First off, this has quite a cast, including familiar faces that we haven't seen on screen in many years: Lee Majors, Brian Bosworth, Ted McGinley, Cybill Shepherd and Mira Sorvino. Delroy Lindo also has a brief but powerful role as a street preacher. In fact, it is his scene that lights the fire for the story.

Or should I say stories? Other reviewers have commented that Do You Believe? is like a Christian Crash, and to a point, that's true. Like Crash, there are several characters, along with their individual storylines--but that's pretty much where the similarity ends.

Make no mistake: This is definitely a Christian film. The gospel is not at all watered down but rather both presented and demonstrated through the story, which well written and well acted, to the credit of its fine screenwriters and actors. I found myself caring about every one of the characters.

Do You Believe? is about broken people: a runaway pregnant teen with nowhere to go...a soldier who's returned from war and is suffering PTSD...a young woman who has attempted older couple who are still grieving the loss of their only child...two brothers involved in crime and headed for an early grave...a dying ex-con...a homeless widow and her EMT whose marriage and career are at serious risk, all because he's about to stand up for his faith...a pastor and his wife, who have been unable to have children. Each of these characters will have an encounter with the Lord Jesus Christ and His cross, and as is the case with every person who has ever lived, each will have to answer the question for themselves: "Do I believe?"

No spoilers ahead--but I will say this movie is an emotional and powerful ride. It's a storyline that moves swiftly; you can't look away for a moment, because each scene is used to develop the characters or move the story along, and that's what's called "good storytelling."
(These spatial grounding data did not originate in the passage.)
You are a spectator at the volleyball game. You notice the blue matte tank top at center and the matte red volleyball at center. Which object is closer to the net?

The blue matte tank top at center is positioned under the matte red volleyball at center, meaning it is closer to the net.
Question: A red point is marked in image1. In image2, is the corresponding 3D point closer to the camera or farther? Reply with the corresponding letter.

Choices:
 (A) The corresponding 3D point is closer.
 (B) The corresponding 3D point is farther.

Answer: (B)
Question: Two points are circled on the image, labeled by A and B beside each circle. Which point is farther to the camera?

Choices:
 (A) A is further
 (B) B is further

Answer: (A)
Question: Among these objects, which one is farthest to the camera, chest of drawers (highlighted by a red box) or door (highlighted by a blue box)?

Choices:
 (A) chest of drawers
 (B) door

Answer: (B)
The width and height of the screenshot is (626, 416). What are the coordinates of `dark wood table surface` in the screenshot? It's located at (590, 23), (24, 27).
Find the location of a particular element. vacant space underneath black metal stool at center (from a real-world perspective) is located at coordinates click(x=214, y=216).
Unlike Crash, Do You Believe? is guaranteed not to win an Academy Award. Do You Believe?, as a reviewer noted on IMDB, is not a movie striving for an earthly award that sits on a mantle and gathers dust. Instead, it seeks to plant a seed of faith in believer and nonbeliever alike, to offer hope to a hopeless and dark world. Its simple and timeless message is that, no matter what trials you face in this world, there is victory and peace to be found at the foot of the Cross on Calvary.

That is worth more than any award on this planet.